More Funding Needed for Homeless Teens in Minn.
Gov. Dayton's budget calls for a record $5 million to help support programs for teen runaways and homeless youth in Minnesota.
That's up from just $250,000 in the last budget.
Those enlisted in the battle to stop homelessness say the money is desperately needed. They point to the results of the latest Wilder Research Homeless Survey that indicates the number of people experiencing homelessness increased 6 percent from 2009 to 2012.
And of those surveyed in the Twin Cities, 46 percent were under 21 years old.
Kevin Berry personifies those stats
Homeless at the age of 19, he bounced around the homes of friends, acquaintances, and distant relatives, always on the move.
"I don't think i could ever build myself up to go to the shelters," he said. "I think it would have just brought me down worse that i already was. I'd rather couch hop than go to a shelter."
Fast forward four years and Kevin now lives in relative comfort.
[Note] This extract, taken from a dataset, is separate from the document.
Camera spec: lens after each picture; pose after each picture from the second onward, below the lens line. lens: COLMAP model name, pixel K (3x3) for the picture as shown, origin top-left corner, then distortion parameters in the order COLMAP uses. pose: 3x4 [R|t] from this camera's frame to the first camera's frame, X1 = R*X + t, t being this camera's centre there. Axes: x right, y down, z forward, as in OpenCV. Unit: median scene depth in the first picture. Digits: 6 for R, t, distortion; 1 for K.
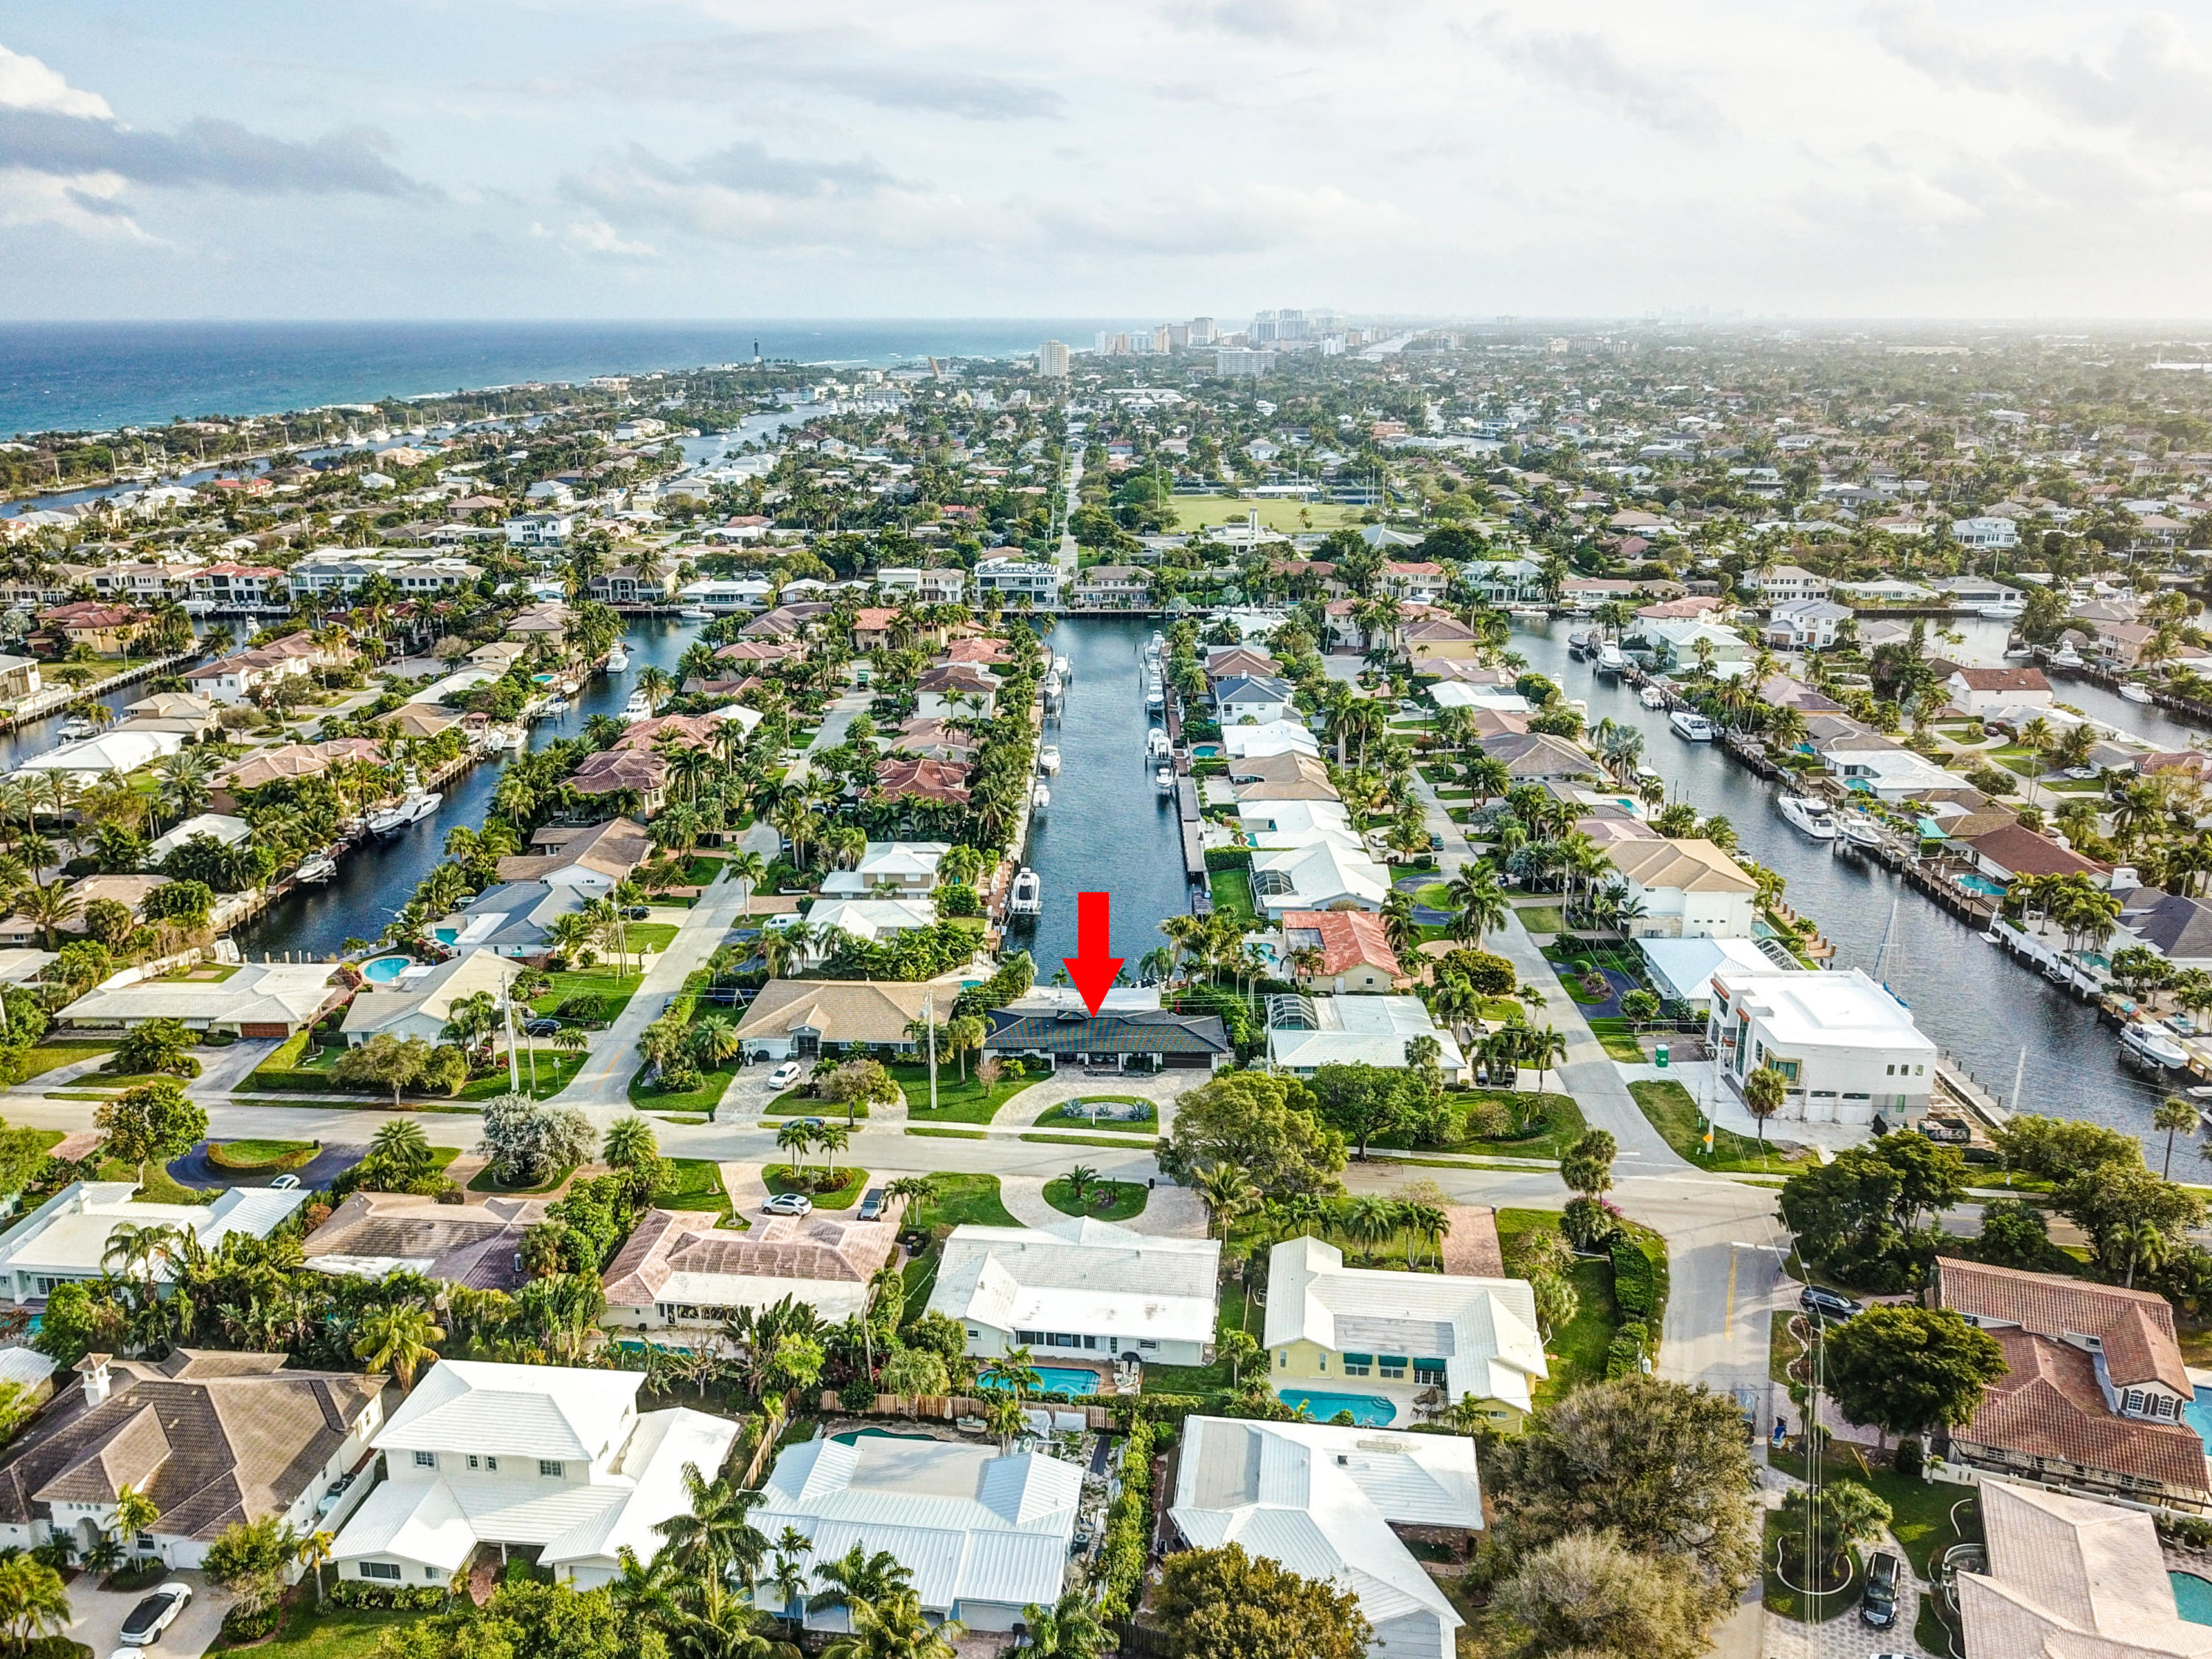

He has a studio apartment at a youth housing development called Nicollet Square in South Minneapolis. There's a washer and dryer down the hall, a computer room, and an exercise room.
Kevin now works for a moving company and focuses on his artwork. He readily admits that before Nicollet Square, "I was lost. I felt like I didn't have the proper knowledge to make it as a young adult."
There are 42 apartments in the building. Since it opened in 2010, just 58 young people have lived there.They can stay as long as they want but as they gain steady employment, they start paying rent, and the rent goes up as time goes by. The goal is to get them to a point where they're stable and can move out and live independently--and permanently-- on their own.
According to Katie Miller, Nicollet Square's program supervisor, "Most of the young people that move in here definitely have some healing to do. For some it's past abuse, or just the trauma of being on the streets, grief, loss, not having a family system. A lot of the things we may see as negative behavior really allowed them to survive and make it through day to day. So you can't just strip somebody of that over night."
Still, Miller points out, "This isn't a residential treatment center. This isn't a group home. They're signing a lease, starting to merge into the adult world."
"Nicollet Square provides that place for someone to move into, have their own apartment, and get those supportive services, skills, employment and education and really turn around lives," said Lee Blons, the executive director of Beacon Interfaith Housing Collaborative, the group that built Nicollet Square and oversees its fundraising. "We need to raise about $30,000 a month in private resources, so right now I've got a gap of $120,000 to raise by June 30th," she explained.
With an estimated 2,500 homeless young people out on the streets on any given night in Minnesota, public funding hasn't kept up. "We've done the math. It's about 13 cents per youth," Blons said. The governor's proposed funding increases would help immensely, but the need for services for homeless youth continues to outstrip available resources.
Blons says Beacon has now purchased property in the St. Paul Central Corridor and hopes to transform it into another youth housing development. Plans are also underway for a third building in the western suburbs. Grants and donations to fund the projects top $1.5 million so far, but they'll still need more.
Kevin simply says there's no doubt Nicollet Square saved him. "Since I've been in here it required me to find stability and that was the main thing. I couldn't learn anything when I was unstable. Being homeless makes it hard to just figure out who you are."